One potential route to relief is to ask the court to imply a term that an LTSA with an indefinite term contract may be terminated on reasonable notice.[6] In the Boise Cascade Canada case, the Ontario Court of Appeal held that:

The parties to an executory contract are often faced, in the course of carrying it out, with a turn of events which they did not at all anticipate — a wholly abnormal rise or fall in prices, a sudden depreciation of currency, an unexpected obstacle to execution, or the like. Yet this does not in itself affect the bargain they have made. If, on the other hand, a consideration of the terms of the contract, in the light of the circumstances existing when it was made, shows that they never agreed to be bound in a fundamentally different situation which has now unexpectedly emerged, the contract ceases to bind at that point — not because the court in its discretion thinks it just and reasonable to qualify the terms of the contract, but because on its true construction it does not apply in that situation.[7]

The distinction is between an unforeseen change in circumstances (no relief) and a change in circumstances that puts the parties in a situation in which they never agreed to be bound (possible relief). This offers a very limited scope for relief, however; in the paragraph quoted above, the Court of Appeal specifically identified “a wholly abnormal rise or fall in prices” as an unforeseen change in circumstances that “does not in itself affect the bargain [the parties] have made”. The Court of Appeal also emphasized elsewhere in its judgment that “the Court has no power to absolve a party from his contractual obligations simply because he finds them burdensome due to unforseen circumstances”.[8]

It is unlikely that the present rate of inflation could create a “fundamentally different situation” in which the parties “never agreed to be bound” on the standard endorsed in Boise Cascade Canada. Still, this jurisprudence may in extraordinary cases offer the possibility of a way out, depending on the evidence that can be marshalled about the surrounding circumstances at the time of the contract’s formation.

Bottom line

Inflation can be a serious problem for one party to an LTSA because courts are likely to consider rising market prices as a risk that the parties allocated as between themselves when they formed the contract. Courts will not reallocate that risk, even if an unforeseen change in economic circumstances has made performance of the contract economically unsustainable.
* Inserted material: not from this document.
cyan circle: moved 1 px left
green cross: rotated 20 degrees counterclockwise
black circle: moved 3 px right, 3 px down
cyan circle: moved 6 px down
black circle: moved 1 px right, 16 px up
There are, however, certain types of contractual provisions and certain doctrines of contract law that may offer a means of escape. Parties should consider the express terms of the contract and — for the purpose of identifying the parties’ intentions — the evidence available about the surrounding circumstances of the contract’s formation.
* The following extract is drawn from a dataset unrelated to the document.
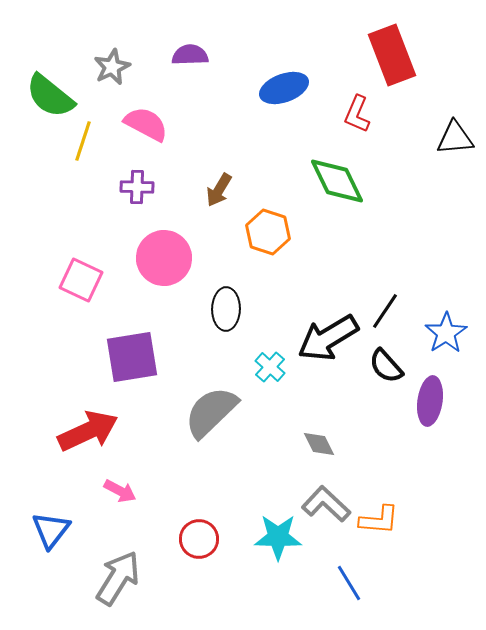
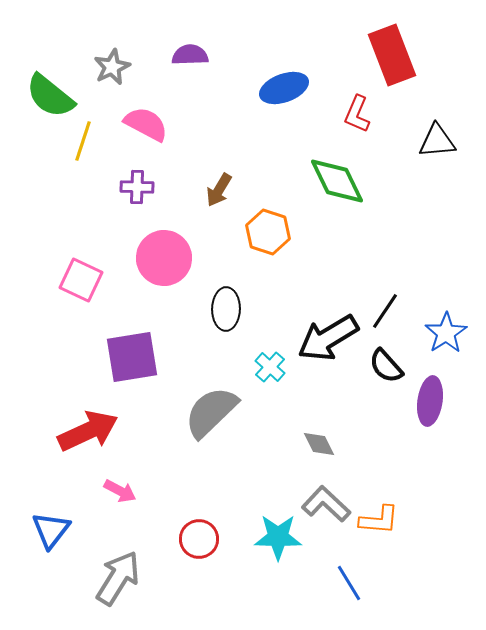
black triangle: moved 18 px left, 3 px down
For more information, please contact your McCarthy Tétrault advisor or one of the authors.

 

[1] Atlantic Paper Stock Ltd. v. St. Anne-Nackawic Pulp & Paper Co., 1 S.C.R. 580 at p. 583; The Impact of COVID-19 on Contractual Obligations: Force Majeure and Frustration, McCarthy Tétrault Blog (2020).

[2] Naylor Group Inc. v. Ellis-Don Construction Ltd., 2001 SCC 58; The Impact of COVID-19 on Contractual Obligations: Force Majeure and Frustration, McCarthy Tétrault Blog (2020).

[3] Samuel A Rea Jr, “Inflation and the Law of Contracts and Torts” (1982) 14:465 Ottawa Law Review 466.

[4] Energy Fundamentals Group Inc. v. Veresen Inc., 2015 ONCA 514 at para. 30.

[5] Churchill Falls (Labrador) Corp. v. Hydro‑Québec, 2018 SCC 46 at para. 42.

[6] Geoff Hall, Canadian Contractual Interpretation Law (Markham: LexisNexis, 2020), 3.183.18.4. See also: Shaw Cablesystems (Manitoba) Ltd. v. Canadian Legion Memorial Housing Foundation (Manitoba), [1997] M.J. No. 65 (Man. C.A.) at para. 15; Rapatax (1987) Inc. v. Cantax Corp, [1997] A.J. No. 313 (Alta. C.A.) at para. 19.

[7] Boise Cascade Canada Ltd. v. The Queen in right of Ontario (1982), 34 O.R. (2d) 18 (C.A.) [Boise Cascade Canada], quoting British Movietonews Ltd. v. London & District Cinemas Ltd., [1952] A.C. 166 (H.L.) at p. 185 (Viscount Simon) (emphasis added).

[8] Boise Cascade Canada, quoting Boise Cascade Canada Ltd. v. The Queen in right of Ontario (1979), 27 O.R. (2d) 216 (H.C.).